Isolation and comparative genomics of Mycobacterium tuberculosis isolates from cattle and their attendants in South India.

Author information

1
ICMR-National Institute for Research in Tuberculosis, Chennai, India. kannanvet@rediffmail.com.
2
Department of Medicine, University of Cambridge, Hills Rd, Cambridge, CB2 0QQ, United Kingdom.
3
Translational Research Platform for Veterinary Biologicals (TRPVB), Tamil Nadu Veterinary and Animal Sciences University, Chennai, India.
4
ICMR-National Institute for Research in Tuberculosis, Chennai, India.
5
World Health Organization, Geneva, Switzerland.
6
Department of Medicine, University of Cambridge, Hills Rd, Cambridge, CB2 0QQ, United Kingdom. sjp97@medschl.cam.ac.uk.

Abstract

The major human pathogen Mycobacterium tuberculosis is rarely reported to cause disease in other animals.
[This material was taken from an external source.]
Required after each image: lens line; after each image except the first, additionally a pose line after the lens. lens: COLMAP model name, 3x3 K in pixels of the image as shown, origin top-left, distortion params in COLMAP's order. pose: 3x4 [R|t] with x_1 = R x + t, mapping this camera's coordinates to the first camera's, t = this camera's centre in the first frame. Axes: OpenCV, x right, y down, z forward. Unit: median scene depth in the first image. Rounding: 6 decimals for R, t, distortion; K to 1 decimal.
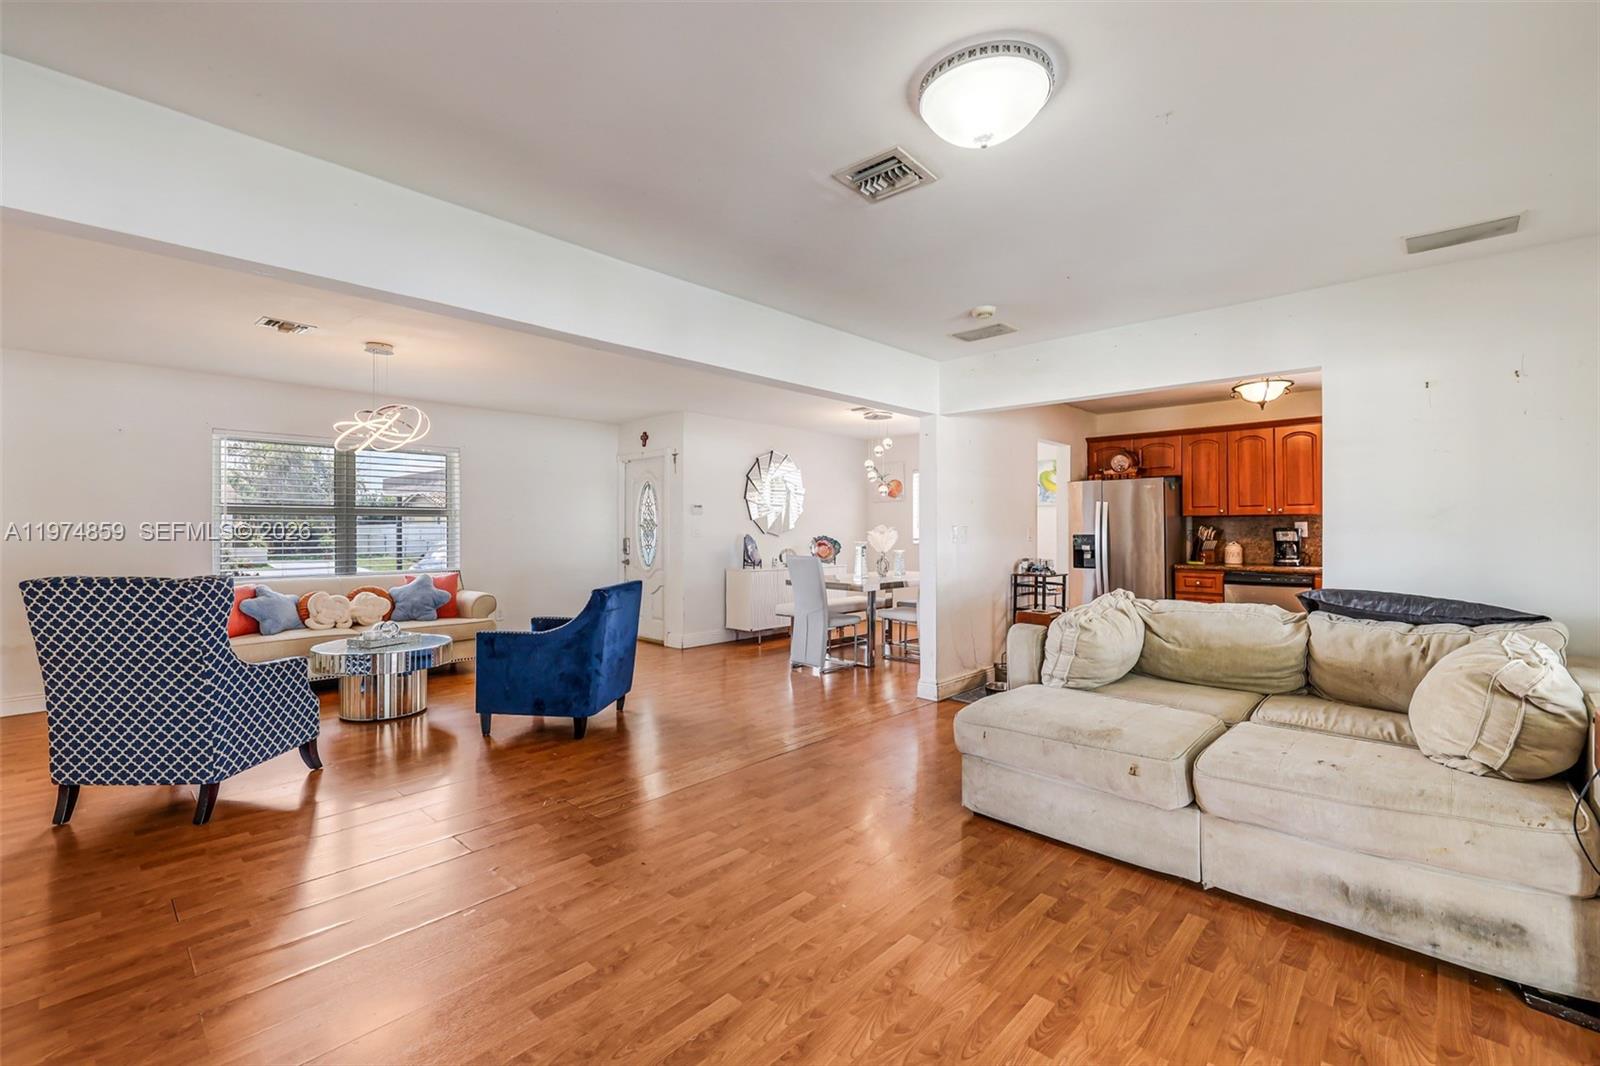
lens RADIAL K [[683.6, 0, 781.6], [0, 683.6, 521.9], [0, 0, 1]] dist [-0.001400, 0.000381]
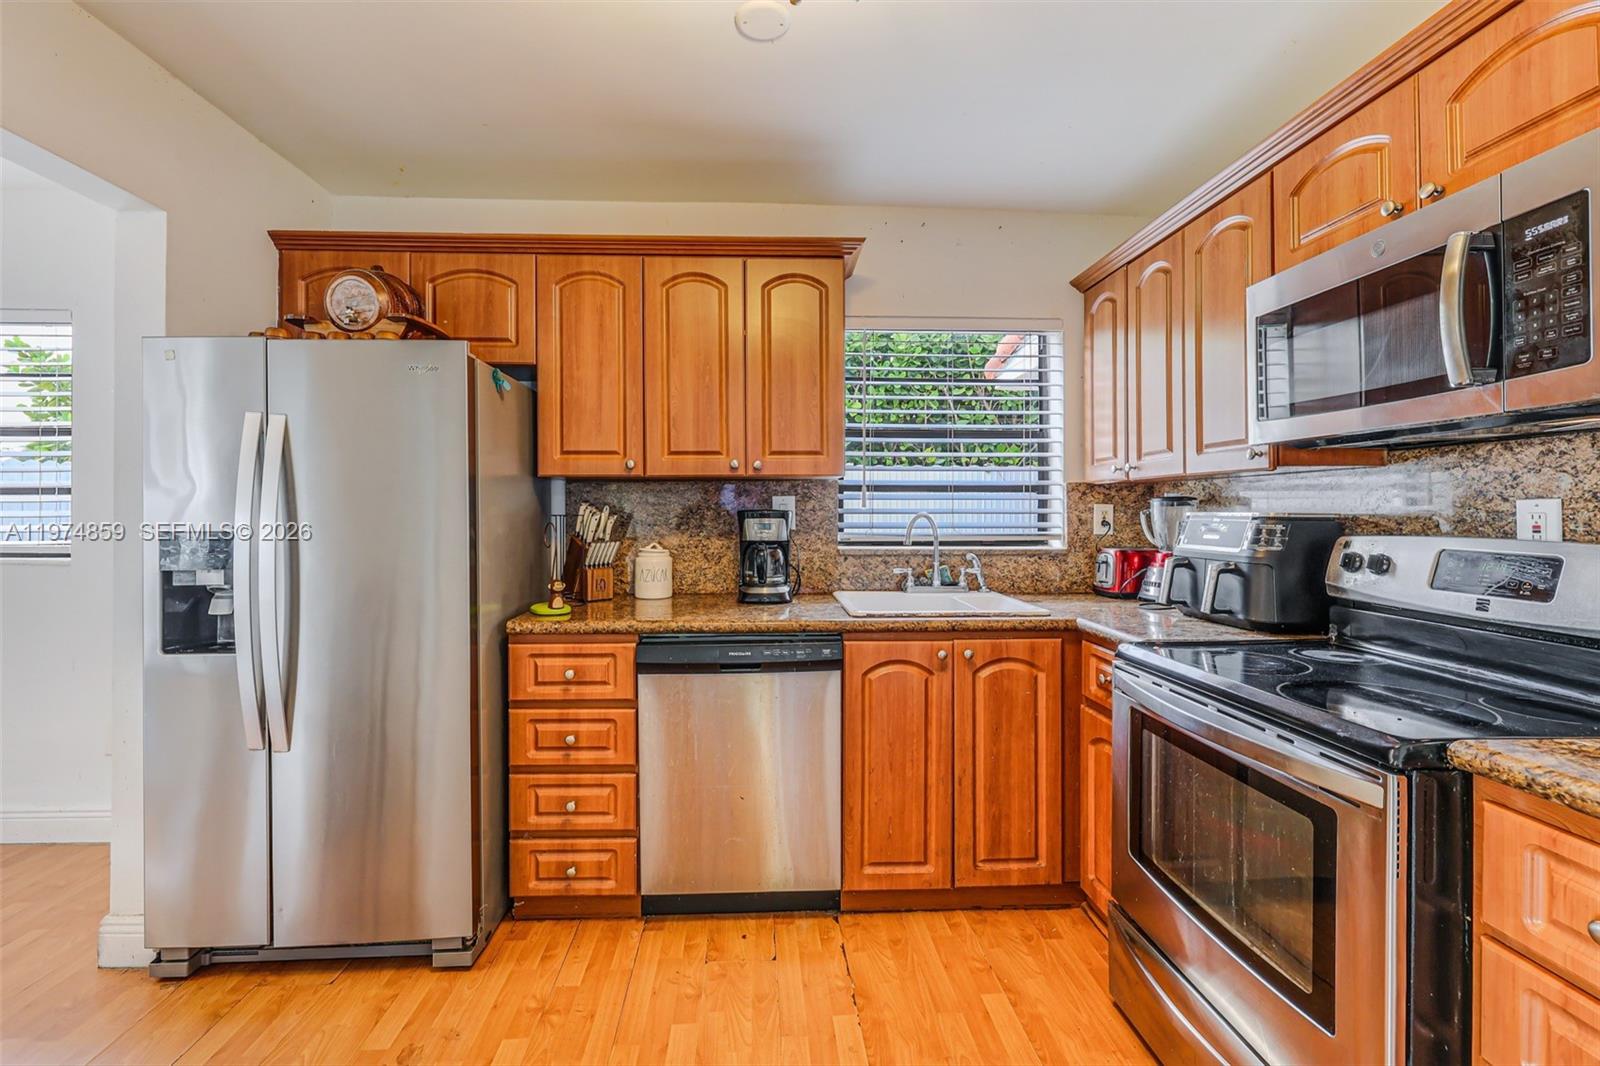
lens RADIAL K [[683.6, 0, 787.2], [0, 683.6, 511.4], [0, 0, 1]] dist [-0.001400, 0.000381]
pose [[0.684110, 0.000493, 0.729379, 0.444080], [-0.008833, 0.999932, 0.007608, 0.006812], [-0.729325, -0.011647, 0.684068, 0.703761]]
Cases in livestock are thought to occur through contact with infected handlers, but previous studies evaluating putative livestock-human transmission used typing techniques with limited resolution. Here, we undertook cross-sectional surveillance for tuberculosis in 271 livestock handlers and 167 cattle on three farms in Chennai, India and defined the relatedness of cultured isolates using whole genome sequencing. Humans and livestock were screened for active mycobacterial infection, and opportunistic post-mortem examination was performed on comparative intradermal test-positive cattle that died. Four cattle and 6 handlers on two farms were culture-positive for M. tuberculosis; M. bovis was not isolated. All 10 isolates (one from each case) belonged to Lineage 1. Pairwise genome comparisons of single nucleotide polymorphism (SNP) differences ranged from 1 to 600 SNPs, but 3 isolate pairs were less than 5 SNPs different. Two pairs were from handlers and the third pair were from two cattle on the same farm. The minimum pairwise SNP difference between a cattle and human isolate was >250 SNPs. Our study confirms the presence of M. tuberculosis infection in cattle in India, sequencing of which characterised relatedness between human and cattle-derived isolates.